An interesting article published by INVERSE attempts to answer this question with a very convincing study, see the link below. Bronze age cast "ribs". https://www.inverse.com/science/origins-of-money
Nice read! Thank you, Al. I am always interested in proto monies, as well as historical foundations. Now, I wish they perform this study on Ancient China, as they were very advanced in bronze metal working very early in History. Perhaps older than Europe.
Hey guys . I remembered an article I read somewhere about Shells being one of the first coins used . Here I did a quick search . The shell most widely used worldwide as currency was the shell of Cypraea moneta, the money cowry. This species is most abundant in the Indian Ocean, and was collected in the Maldive Islands, in Sri Lanka, along the Malabar coast, in Borneo and on other East Indian islands, and in various parts of the African coast from Ras Hafun to Mozambique. Shell money - Wikipedia
That's an excellent point ! We know shells were used as money by the Native Americans living in the northeast. Ancient Chinese bronze casters even made castings of cowry shells. I think the INVERSE article would have been more accurate if they titled the article "Who Manufactured the First Money". After all you can't manufacture cowry shells .
What I got from the Wikipedia article suggested that the value of the shell money was more from the time represented in the grinding of shells into beads/disks than to the material. It also mentioned that neighboring tribes did not always value the different species used by each other. This suggests that the profession of moneychanging had not yet begun.
That's a good point . I think most historians view cowry shells & other sea shells as barter material instead of actual money used to pay debts & buy things.
Many archaeologists & historians believe the Chinese were the 1st to invent bronze. Chinese archaeology works at a very slow pace so we may not no the answer to that for a long time. We're confident the Chinese from the Xia Dynasty were using bronze nearly 4,000 years ago from the excavations at Erlitou. It's also possible that bronze could have been invented in a number of different places. Finding the turning point from the Copper Age to the Bronze Age relies on the discovery & whereabouts of tin. Xia bronze plaque with turquoise inlay.

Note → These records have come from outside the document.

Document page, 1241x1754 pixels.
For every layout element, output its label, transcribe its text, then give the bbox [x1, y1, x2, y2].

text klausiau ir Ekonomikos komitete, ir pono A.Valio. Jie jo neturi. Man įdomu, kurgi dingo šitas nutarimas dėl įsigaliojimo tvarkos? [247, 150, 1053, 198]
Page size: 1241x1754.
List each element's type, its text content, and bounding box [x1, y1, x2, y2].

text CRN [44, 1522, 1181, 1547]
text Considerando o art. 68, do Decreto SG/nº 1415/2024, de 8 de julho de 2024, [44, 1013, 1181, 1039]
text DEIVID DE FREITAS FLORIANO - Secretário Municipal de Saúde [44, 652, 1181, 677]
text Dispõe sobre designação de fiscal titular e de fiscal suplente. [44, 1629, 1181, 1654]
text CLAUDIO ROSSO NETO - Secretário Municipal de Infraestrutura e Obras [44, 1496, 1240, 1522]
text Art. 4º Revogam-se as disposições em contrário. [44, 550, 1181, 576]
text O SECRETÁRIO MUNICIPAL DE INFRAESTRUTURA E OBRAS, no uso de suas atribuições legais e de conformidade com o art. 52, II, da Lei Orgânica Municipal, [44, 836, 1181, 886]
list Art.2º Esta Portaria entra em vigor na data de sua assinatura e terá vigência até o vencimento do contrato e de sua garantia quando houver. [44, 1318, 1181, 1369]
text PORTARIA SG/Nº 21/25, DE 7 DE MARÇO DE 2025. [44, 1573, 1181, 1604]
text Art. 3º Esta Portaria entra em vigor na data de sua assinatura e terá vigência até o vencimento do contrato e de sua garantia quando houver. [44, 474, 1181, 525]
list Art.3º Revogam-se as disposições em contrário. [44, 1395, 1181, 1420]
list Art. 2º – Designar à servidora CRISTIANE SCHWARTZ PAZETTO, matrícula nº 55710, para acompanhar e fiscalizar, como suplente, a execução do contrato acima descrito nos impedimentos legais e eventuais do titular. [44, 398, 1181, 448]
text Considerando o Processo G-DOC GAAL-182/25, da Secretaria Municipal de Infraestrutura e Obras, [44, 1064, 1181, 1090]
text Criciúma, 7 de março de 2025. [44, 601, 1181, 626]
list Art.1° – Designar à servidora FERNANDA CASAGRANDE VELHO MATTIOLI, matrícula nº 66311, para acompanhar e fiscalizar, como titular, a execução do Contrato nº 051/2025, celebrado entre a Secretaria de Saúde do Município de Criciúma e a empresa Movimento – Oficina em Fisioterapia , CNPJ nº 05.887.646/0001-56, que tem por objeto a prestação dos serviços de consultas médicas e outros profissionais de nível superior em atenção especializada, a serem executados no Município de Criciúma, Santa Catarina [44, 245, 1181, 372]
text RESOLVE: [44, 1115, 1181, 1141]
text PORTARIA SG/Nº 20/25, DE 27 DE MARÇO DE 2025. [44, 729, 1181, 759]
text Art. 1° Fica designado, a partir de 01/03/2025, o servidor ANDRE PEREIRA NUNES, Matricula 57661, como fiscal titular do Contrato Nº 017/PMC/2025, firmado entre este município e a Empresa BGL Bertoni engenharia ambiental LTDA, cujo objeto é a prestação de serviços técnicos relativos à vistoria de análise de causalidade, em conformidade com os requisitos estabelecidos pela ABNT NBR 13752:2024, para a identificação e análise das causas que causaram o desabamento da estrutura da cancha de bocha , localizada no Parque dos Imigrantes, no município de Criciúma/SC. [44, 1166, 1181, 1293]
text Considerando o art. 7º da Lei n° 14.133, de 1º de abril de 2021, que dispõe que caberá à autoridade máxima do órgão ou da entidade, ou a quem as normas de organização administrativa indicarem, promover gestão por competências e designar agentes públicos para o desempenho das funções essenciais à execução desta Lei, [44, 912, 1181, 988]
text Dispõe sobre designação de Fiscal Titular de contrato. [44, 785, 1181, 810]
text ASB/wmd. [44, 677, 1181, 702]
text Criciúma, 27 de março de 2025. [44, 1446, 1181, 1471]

I understand Cowrie Currencies were made from shell, bone, clay, stone, and other materials of representative value. Use of Cowrie Currencies were early in Chinese History. I even have a Bronze version: China Zhou -Chou- Dynasty 1000-200 BCE Bronze cowrie Tong Bei - VF - Rare Stone China ANCIENT Cowrie Currency - Shang Dynasty 1750-1150 BCE BONE 2 holes 20mm Hartill 1-2v Coole 51-66 ANCIENT CHINESE COWRIES
Agreed. I have been able to visit museums and other sites throughout China. I am amazed at the level of sophistication, how ancient, how intricate in detail, and sometimes how LARGE their cast bronze items were. Their casting technologies seem very advanced several thousands of years ago. They appear way ahead of Ancient Europe bronze.
Balancing one object with another on a lever arm is a very accurate way of determining relative weights. String and a branch for such a scale were available long before the bronze age. So I find it odd that psycophysics is required. The authors are probably right that you can only feel equal weights to within ~10%, but a suspended balance is far more accurate by at least a factor of ten. The article says,"The most striking discovery the team made when comparing the weights of these various items was that 70.3 percent of bronze rings — which total more than 2,600 items — all fell within a weight range of 176 to 217 grams. Using the Webster fraction, the team writes that these items are then indistinguishable from 195.5 grams." So between 5.6 troy ounces and 7 troy ounces one finds the indistinguishable 6.3 Troy ounce unit of weight. I can imagine paleolithithic hunter gatherers hefting a couple of nuggets to find the heaviest, but not bronze age metalurgists. They would need to know how much tin to add to the copper to get a good alloy. So it is no accident that that the earliest balance scales date from 2000 BC and were found in the bronze age civilization of the Indus Valley. The fact that many objects were near in weight to their 6.3 Troy ounce standard probably has more to do with smelting procedure than a hopelessly inaccurate standard wieght. Their idea of looking for a common weight standard is a good one, but pschophysics doesn't answer the question of how big the furnaces were and the size or weight of the charges used.
Interesting story. It depends on how you define "money." If the definition requires some kind of human intent in its production, then anything that wasn't strictly a found object that wasn't worked by humans would fit the definition. While you can't manufacture cowry shells, you CAN modify them with holes or whatever you want. Then, they are no longer just found objects.
I should add that obsidian from California and Yellowstone has been found in Florida and the East coast.